Angus Primrose (missing at sea, 1980) was a designer and naval architect, whose best known designs for around the world races included Sir Francis Chichester's Gypsy Moth IV (with John Illingworth) and Galway Blazer II (1969) of Commander Bill King.

Biography
Primrose is notable for his contribution to designs that changed some of the thinking behind cruising yachts. His Moody 33 (mk 1) centre cockpit design originated from his work in 1973 with A H Moody & Sons Ltd at Swanwick near Southampton. The boats were built in production by Marine Projects (Plymouth) Ltd, and led to the development of successive models: Moody 30, 36 and 39, all built at Plymouth. The custom Moody 42 was built by Moody's firm in Swanwick, with a centre cockpit and aft cockpit/deck saloon variants. In 1972 Angus Primrose designed the Warrior 35, built by Trident Marine Ltd. The long keel hull was also developed in various forms as the aft cockpit Challenger 35 and the deck saloon version the Voyager 35.

▸ Data excerpt
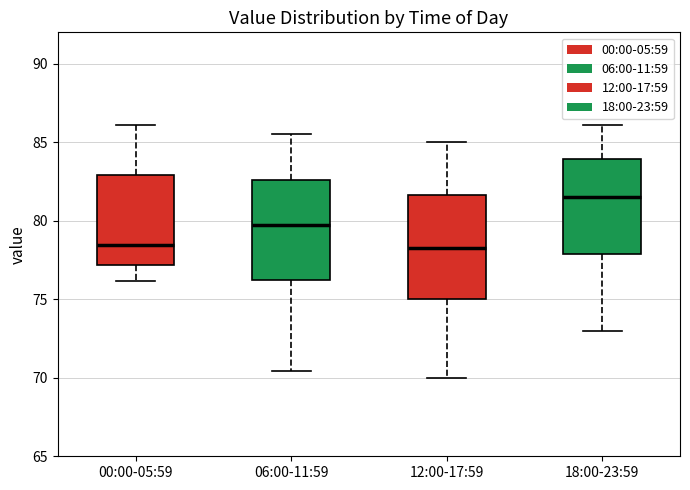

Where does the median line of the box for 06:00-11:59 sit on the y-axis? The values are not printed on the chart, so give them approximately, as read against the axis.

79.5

▸ What you need to do
1. How would this sentence from the Angus Primrose biography read in French: "In 1972 Angus Primrose designed the Warrior 35, built by Trident Marine Ltd."?
2. Can you write the next part of the Angus Primrose biography, picking up after its final sentence?

▸ Your written answers
1. En 1972, Angus Primrose a conçu le Warrior 35, construit par Trident Marine Ltd.

2.
Disappearance
Primrose is presumed to have drowned during a gale "some 180 miles off the South Carolina coast" which sunk his 33 ft yacht (a Moody 33), the Demon of Hamble.

See also 
 Commander Bill King
 Gypsy Moth IV
 List of people who disappeared mysteriously at sea
 Sparkle commissioned by the SPARKS Charity to take open up sailing for disabled people

References

External links 
 Obituary, reprinted in The Old Rendcombian Society Newsletter (April 1981, 7th Issue, P5) from The Times
 Seal Class yachts. Images and descriptions of this class of yachts designed by Primrose between 1970 and 1981.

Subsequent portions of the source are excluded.